Task objective ▸
Return all of the entries word for word, but omit the pictures they contain.

Records excerpted from a collection:
───
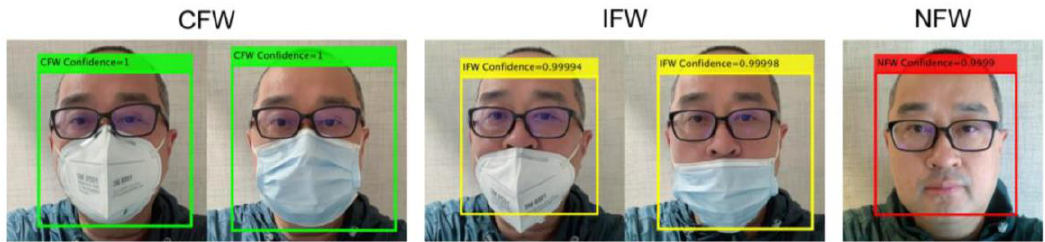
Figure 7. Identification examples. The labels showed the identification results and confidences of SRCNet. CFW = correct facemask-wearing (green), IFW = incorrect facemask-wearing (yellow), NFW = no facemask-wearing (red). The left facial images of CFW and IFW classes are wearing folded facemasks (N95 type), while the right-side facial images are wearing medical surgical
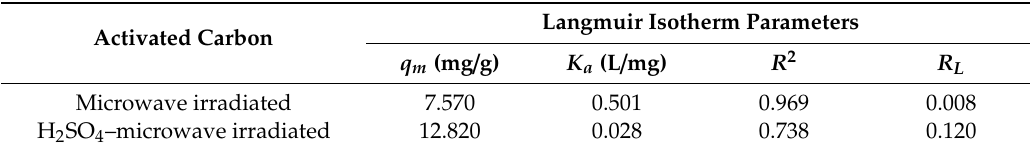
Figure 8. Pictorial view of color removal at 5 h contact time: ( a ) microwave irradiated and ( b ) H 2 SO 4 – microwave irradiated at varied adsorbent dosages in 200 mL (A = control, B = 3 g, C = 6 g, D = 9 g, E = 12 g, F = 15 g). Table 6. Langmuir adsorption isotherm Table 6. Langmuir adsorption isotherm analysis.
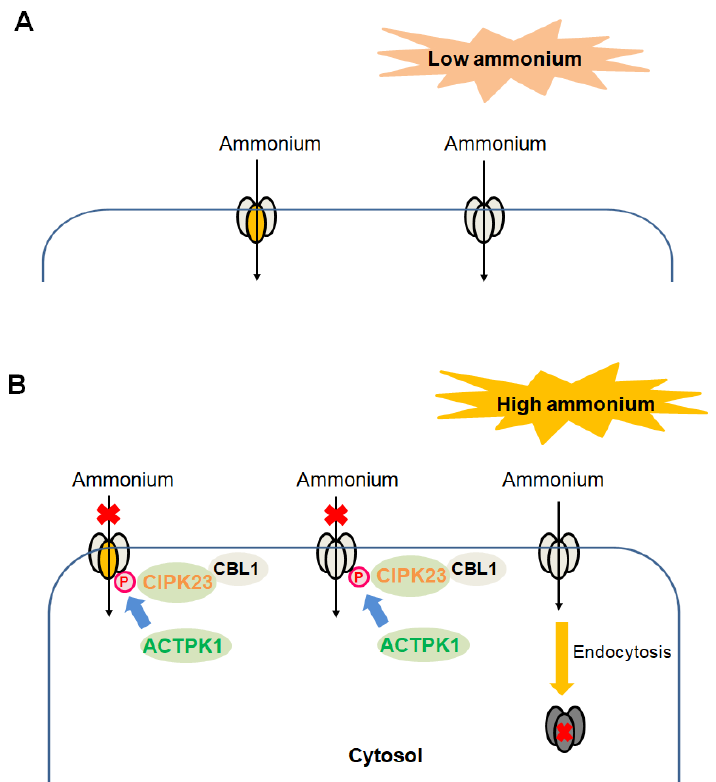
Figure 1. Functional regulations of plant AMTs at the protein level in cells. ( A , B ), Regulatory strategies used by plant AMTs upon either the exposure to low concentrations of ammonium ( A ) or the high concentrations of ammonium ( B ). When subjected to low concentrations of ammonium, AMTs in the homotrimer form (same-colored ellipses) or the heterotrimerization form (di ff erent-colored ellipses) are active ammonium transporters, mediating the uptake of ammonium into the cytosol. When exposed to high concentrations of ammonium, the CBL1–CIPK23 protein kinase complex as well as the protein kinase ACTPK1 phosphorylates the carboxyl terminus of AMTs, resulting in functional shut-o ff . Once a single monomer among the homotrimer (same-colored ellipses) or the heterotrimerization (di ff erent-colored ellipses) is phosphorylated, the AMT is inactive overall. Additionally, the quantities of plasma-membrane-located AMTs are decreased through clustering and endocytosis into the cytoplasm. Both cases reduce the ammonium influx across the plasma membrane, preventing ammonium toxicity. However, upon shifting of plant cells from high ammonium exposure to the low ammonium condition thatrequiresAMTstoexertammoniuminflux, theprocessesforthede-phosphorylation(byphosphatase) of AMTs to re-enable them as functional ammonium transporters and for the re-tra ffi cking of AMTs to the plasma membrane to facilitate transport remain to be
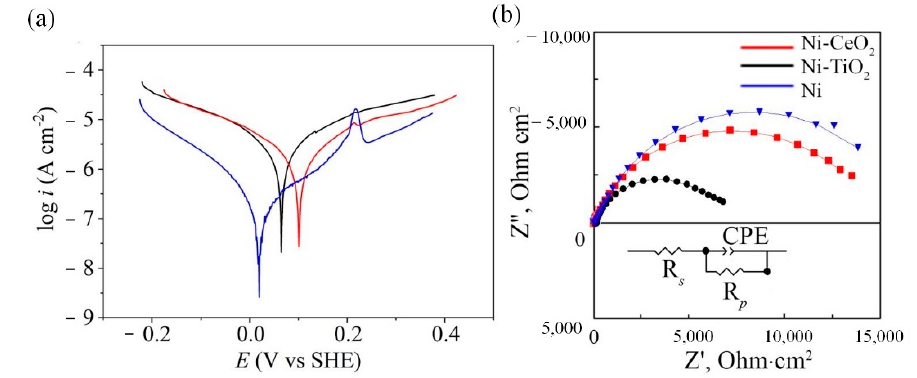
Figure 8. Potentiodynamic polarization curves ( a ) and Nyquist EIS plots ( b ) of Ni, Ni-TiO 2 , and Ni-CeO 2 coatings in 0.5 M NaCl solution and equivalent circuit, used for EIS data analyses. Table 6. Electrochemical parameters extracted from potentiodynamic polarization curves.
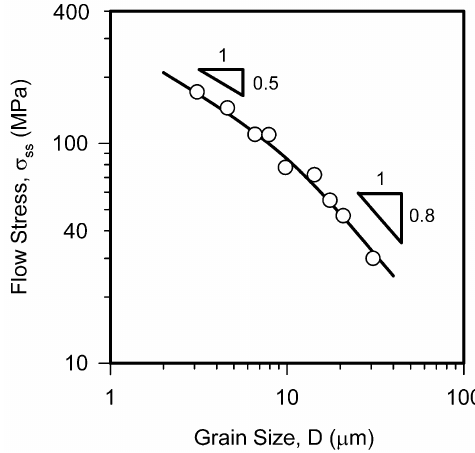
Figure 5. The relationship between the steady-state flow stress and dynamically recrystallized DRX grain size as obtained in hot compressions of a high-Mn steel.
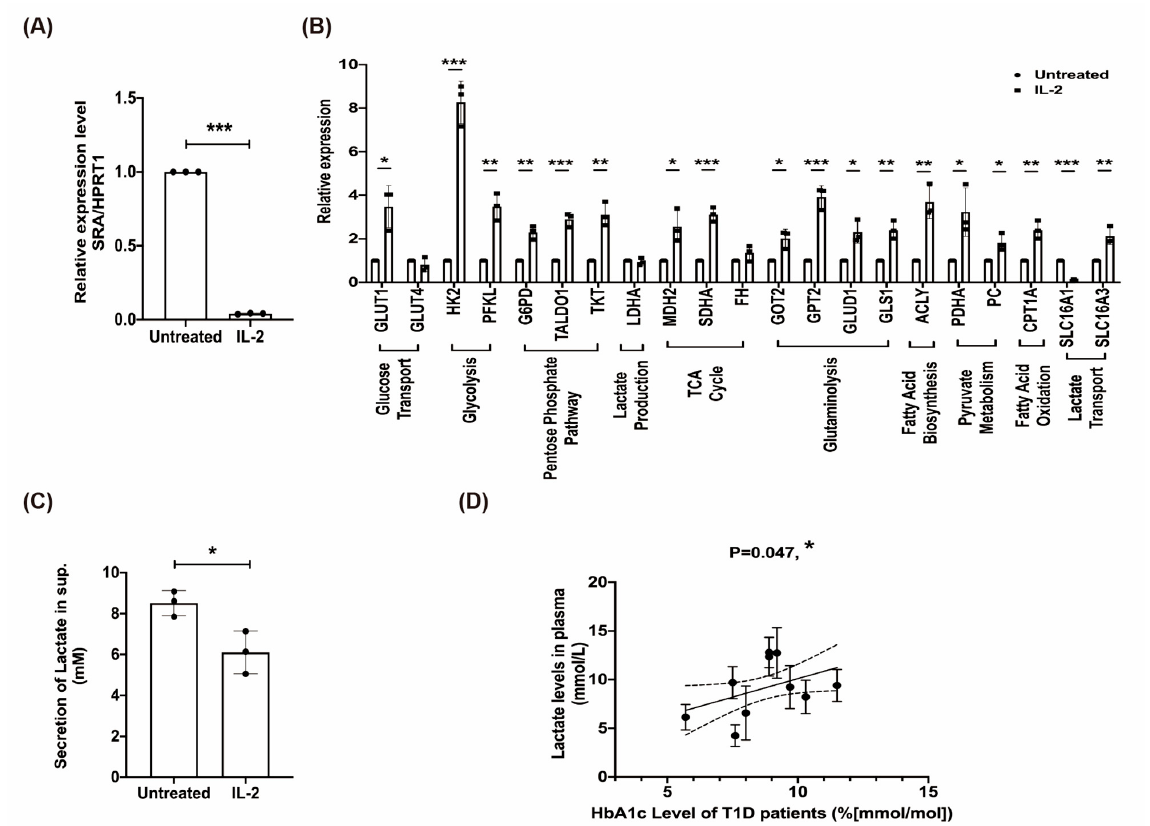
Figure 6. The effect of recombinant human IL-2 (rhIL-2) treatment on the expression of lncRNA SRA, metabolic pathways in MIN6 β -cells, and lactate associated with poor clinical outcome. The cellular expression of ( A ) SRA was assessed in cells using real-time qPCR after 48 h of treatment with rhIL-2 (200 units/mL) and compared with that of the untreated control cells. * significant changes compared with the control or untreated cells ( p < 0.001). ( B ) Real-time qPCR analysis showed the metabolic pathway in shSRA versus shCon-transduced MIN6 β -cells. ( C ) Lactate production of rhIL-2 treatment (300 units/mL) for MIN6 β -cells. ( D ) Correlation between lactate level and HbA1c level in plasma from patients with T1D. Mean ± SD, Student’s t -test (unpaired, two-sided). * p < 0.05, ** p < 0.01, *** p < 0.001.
───
Reply to the task ▸
Figure 7. Identification examples. The labels showed the identification results and confidences of SRCNet. CFW = correct facemask-wearing (green), IFW = incorrect facemask-wearing (yellow), NFW = no facemask-wearing (red). The left facial images of CFW and IFW classes are wearing folded facemasks (N95 type), while the right-side facial images are wearing medical surgical
Figure 8. Pictorial view of color removal at 5 h contact time: ( a ) microwave irradiated and ( b ) H 2 SO 4 – microwave irradiated at varied adsorbent dosages in 200 mL (A = control, B = 3 g, C = 6 g, D = 9 g, E = 12 g, F = 15 g). Table 6. Langmuir adsorption isotherm Table 6. Langmuir adsorption isotherm analysis.
Figure 1. Functional regulations of plant AMTs at the protein level in cells. ( A , B ), Regulatory strategies used by plant AMTs upon either the exposure to low concentrations of ammonium ( A ) or the high concentrations of ammonium ( B ). When subjected to low concentrations of ammonium, AMTs in the homotrimer form (same-colored ellipses) or the heterotrimerization form (di ff erent-colored ellipses) are active ammonium transporters, mediating the uptake of ammonium into the cytosol. When exposed to high concentrations of ammonium, the CBL1–CIPK23 protein kinase complex as well as the protein kinase ACTPK1 phosphorylates the carboxyl terminus of AMTs, resulting in functional shut-o ff . Once a single monomer among the homotrimer (same-colored ellipses) or the heterotrimerization (di ff erent-colored ellipses) is phosphorylated, the AMT is inactive overall. Additionally, the quantities of plasma-membrane-located AMTs are decreased through clustering and endocytosis into the cytoplasm. Both cases reduce the ammonium influx across the plasma membrane, preventing ammonium toxicity. However, upon shifting of plant cells from high ammonium exposure to the low ammonium condition thatrequiresAMTstoexertammoniuminflux, theprocessesforthede-phosphorylation(byphosphatase) of AMTs to re-enable them as functional ammonium transporters and for the re-tra ffi cking of AMTs to the plasma membrane to facilitate transport remain to be
Figure 8. Potentiodynamic polarization curves ( a ) and Nyquist EIS plots ( b ) of Ni, Ni-TiO 2 , and Ni-CeO 2 coatings in 0.5 M NaCl solution and equivalent circuit, used for EIS data analyses. Table 6. Electrochemical parameters extracted from potentiodynamic polarization curves.
Figure 5. The relationship between the steady-state flow stress and dynamically recrystallized DRX grain size as obtained in hot compressions of a high-Mn steel.
Figure 6. The effect of recombinant human IL-2 (rhIL-2) treatment on the expression of lncRNA SRA, metabolic pathways in MIN6 β -cells, and lactate associated with poor clinical outcome. The cellular expression of ( A ) SRA was assessed in cells using real-time qPCR after 48 h of treatment with rhIL-2 (200 units/mL) and compared with that of the untreated control cells. * significant changes compared with the control or untreated cells ( p < 0.001). ( B ) Real-time qPCR analysis showed the metabolic pathway in shSRA versus shCon-transduced MIN6 β -cells. ( C ) Lactate production of rhIL-2 treatment (300 units/mL) for MIN6 β -cells. ( D ) Correlation between lactate level and HbA1c level in plasma from patients with T1D. Mean ± SD, Student’s t -test (unpaired, two-sided). * p < 0.05, ** p < 0.01, *** p < 0.001.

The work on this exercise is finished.